* [PROBLEM] From the records below, transcribe exactly the lines that begin at the line with "Hygiene GuardTM Hand" and end at the line with "service, food processing, health", both included.

Top of AVAILABLE DATA

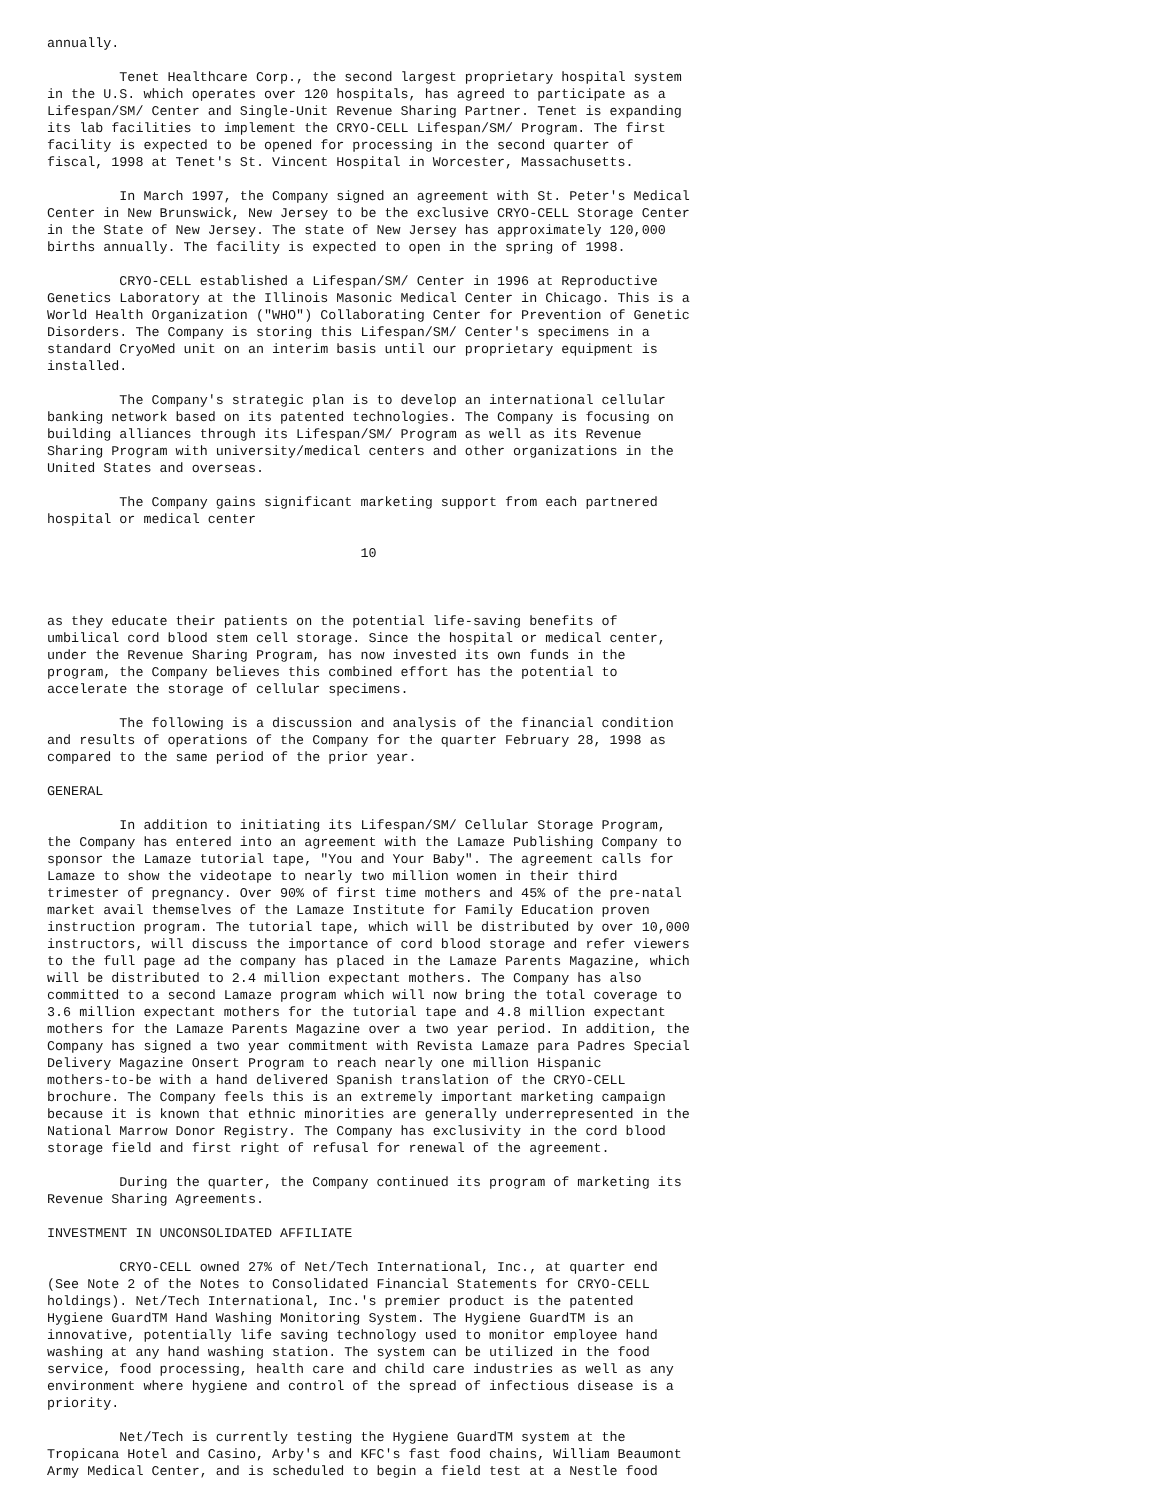annually.

         Tenet Healthcare Corp., the second largest proprietary hospital system
in the U.S. which operates over 120 hospitals, has agreed to participate as a
Lifespan/SM/ Center and Single-Unit Revenue Sharing Partner. Tenet is expanding
its lab facilities to implement the CRYO-CELL Lifespan/SM/ Program. The first
facility is expected to be opened for processing in the second quarter of
fiscal, 1998 at Tenet's St. Vincent Hospital in Worcester, Massachusetts.

         In March 1997, the Company signed an agreement with St. Peter's Medical
Center in New Brunswick, New Jersey to be the exclusive CRYO-CELL Storage Center
in the State of New Jersey. The state of New Jersey has approximately 120,000
births annually. The facility is expected to open in the spring of 1998.

         CRYO-CELL established a Lifespan/SM/ Center in 1996 at Reproductive
Genetics Laboratory at the Illinois Masonic Medical Center in Chicago. This is a
World Health Organization ("WHO") Collaborating Center for Prevention of Genetic
Disorders. The Company is storing this Lifespan/SM/ Center's specimens in a
standard CryoMed unit on an interim basis until our proprietary equipment is
installed.

         The Company's strategic plan is to develop an international cellular
banking network based on its patented technologies. The Company is focusing on
building alliances through its Lifespan/SM/ Program as well as its Revenue
Sharing Program with university/medical centers and other organizations in the
United States and overseas.

         The Company gains significant marketing support from each partnered
hospital or medical center

                                       10



as they educate their patients on the potential life-saving benefits of
umbilical cord blood stem cell storage. Since the hospital or medical center,
under the Revenue Sharing Program, has now invested its own funds in the
program, the Company believes this combined effort has the potential to
accelerate the storage of cellular specimens.

         The following is a discussion and analysis of the financial condition
and results of operations of the Company for the quarter February 28, 1998 as
compared to the same period of the prior year.

GENERAL

         In addition to initiating its Lifespan/SM/ Cellular Storage Program,
the Company has entered into an agreement with the Lamaze Publishing Company to
sponsor the Lamaze tutorial tape, "You and Your Baby". The agreement calls for
Lamaze to show the videotape to nearly two million women in their third
trimester of pregnancy. Over 90% of first time mothers and 45% of the pre-natal
market avail themselves of the Lamaze Institute for Family Education proven
instruction program. The tutorial tape, which will be distributed by over 10,000
instructors, will discuss the importance of cord blood storage and refer viewers
to the full page ad the company has placed in the Lamaze Parents Magazine, which
will be distributed to 2.4 million expectant mothers. The Company has also
committed to a second Lamaze program which will now bring the total coverage to
3.6 million expectant mothers for the tutorial tape and 4.8 million expectant
mothers for the Lamaze Parents Magazine over a two year period. In addition, the
Company has signed a two year commitment with Revista Lamaze para Padres Special
Delivery Magazine Onsert Program to reach nearly one million Hispanic
mothers-to-be with a hand delivered Spanish translation of the CRYO-CELL
brochure. The Company feels this is an extremely important marketing campaign
because it is known that ethnic minorities are generally underrepresented in the
National Marrow Donor Registry. The Company has exclusivity in the cord blood
storage field and first right of refusal for renewal of the agreement.

         During the quarter, the Company continued its program of marketing its
Revenue Sharing Agreements.

INVESTMENT IN UNCONSOLIDATED AFFILIATE

         CRYO-CELL owned 27% of Net/Tech International, Inc., at quarter end
(See Note 2 of the Notes to Consolidated Financial Statements for CRYO-CELL
holdings). Net/Tech International, Inc.'s premier product is the patented
Hygiene GuardTM Hand Washing Monitoring System. The Hygiene GuardTM is an
innovative, potentially life saving technology used to monitor employee hand
washing at any hand washing station. The system can be utilized in the food
service, food processing, health care and child care industries as well as any
environment where hygiene and control of the spread of infectious disease is a
priority.

         Net/Tech is currently testing the Hygiene GuardTM system at the
Tropicana Hotel and Casino, Arby's and KFC's fast food chains, William Beaumont
Army Medical Center, and is scheduled to begin a field test at a Nestle food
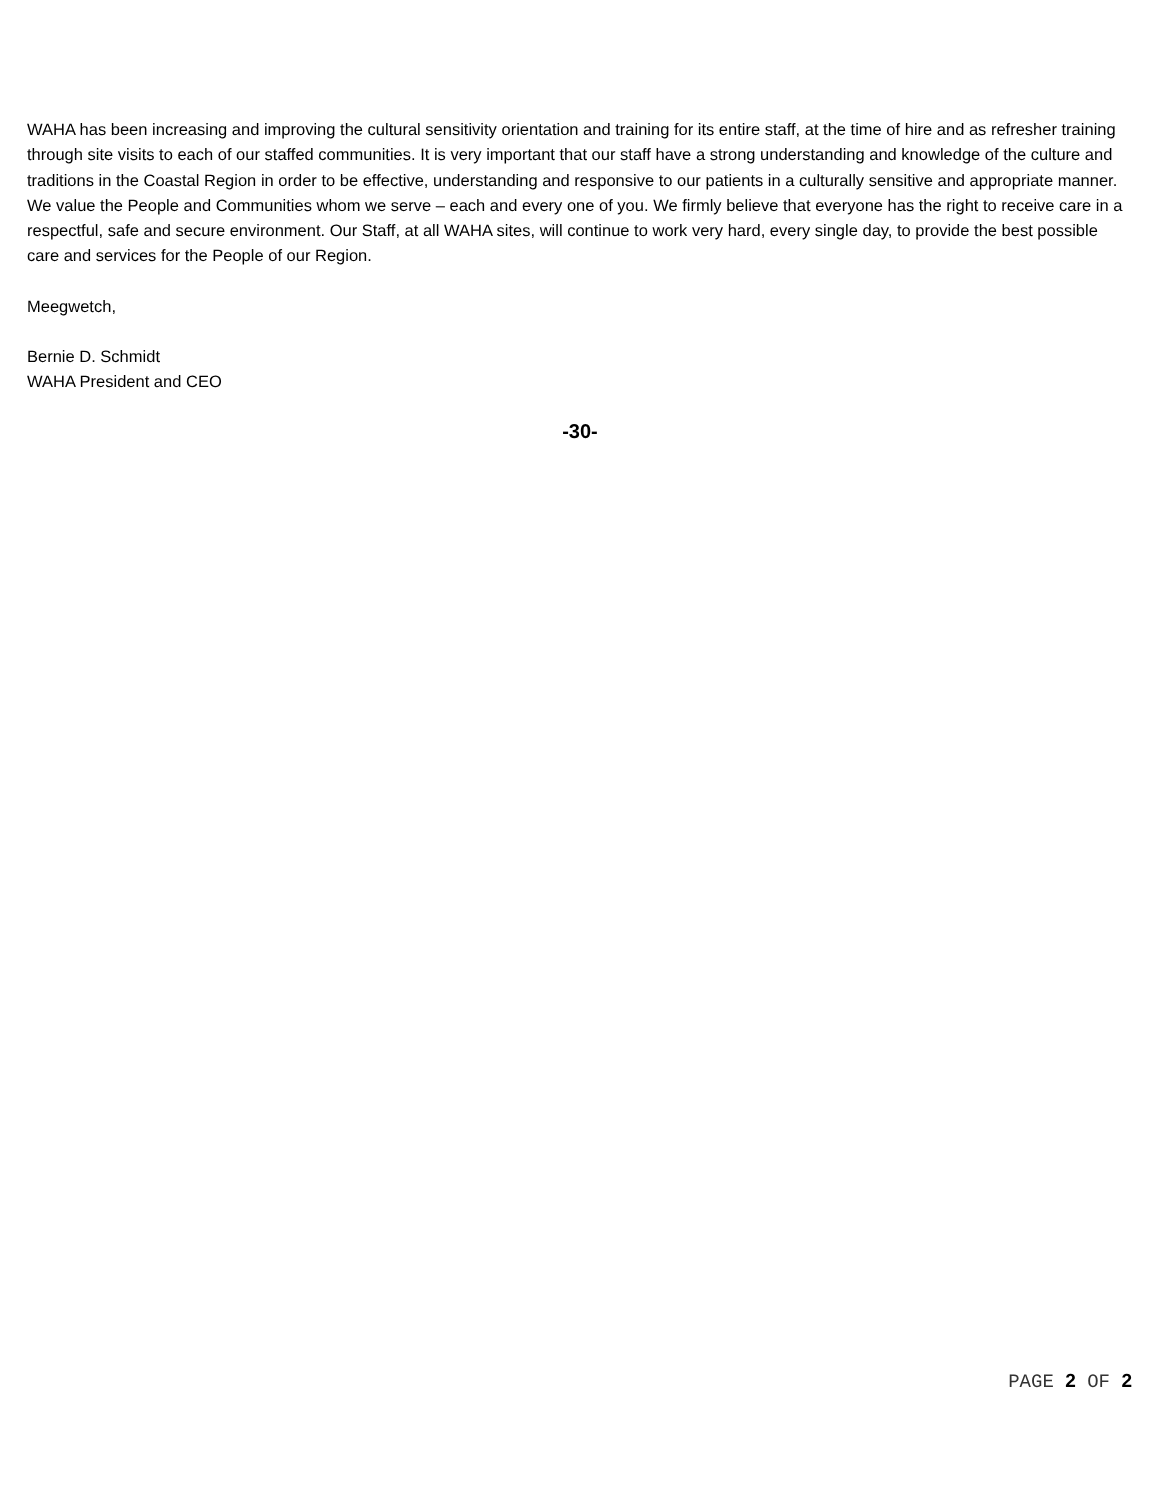WAHA has been increasing and improving the cultural sensitivity orientation and training for its entire staff, at the time of hire and as refresher training through site visits to each of our staffed communities. It is very important that our staff have a strong understanding and knowledge of the culture and traditions in the Coastal Region in order to be effective, understanding and responsive to our patients in a culturally sensitive and appropriate manner. We value the People and Communities whom we serve – each and every one of you. We firmly believe that everyone has the right to receive care in a respectful, safe and secure environment. Our Staff, at all WAHA sites, will continue to work very hard, every single day, to provide the best possible care and services for the People of our Region.
Meegwetch,
Bernie D. Schmidt
WAHA President and CEO
-30-
PAGE 2 OF 2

Bottom of AVAILABLE DATA

* [ANSWER TO THIS EXERCISE]
Hygiene GuardTM Hand Washing Monitoring System. The Hygiene GuardTM is an
innovative, potentially life saving technology used to monitor employee hand
washing at any hand washing station. The system can be utilized in the food
service, food processing, health care and child care industries as well as any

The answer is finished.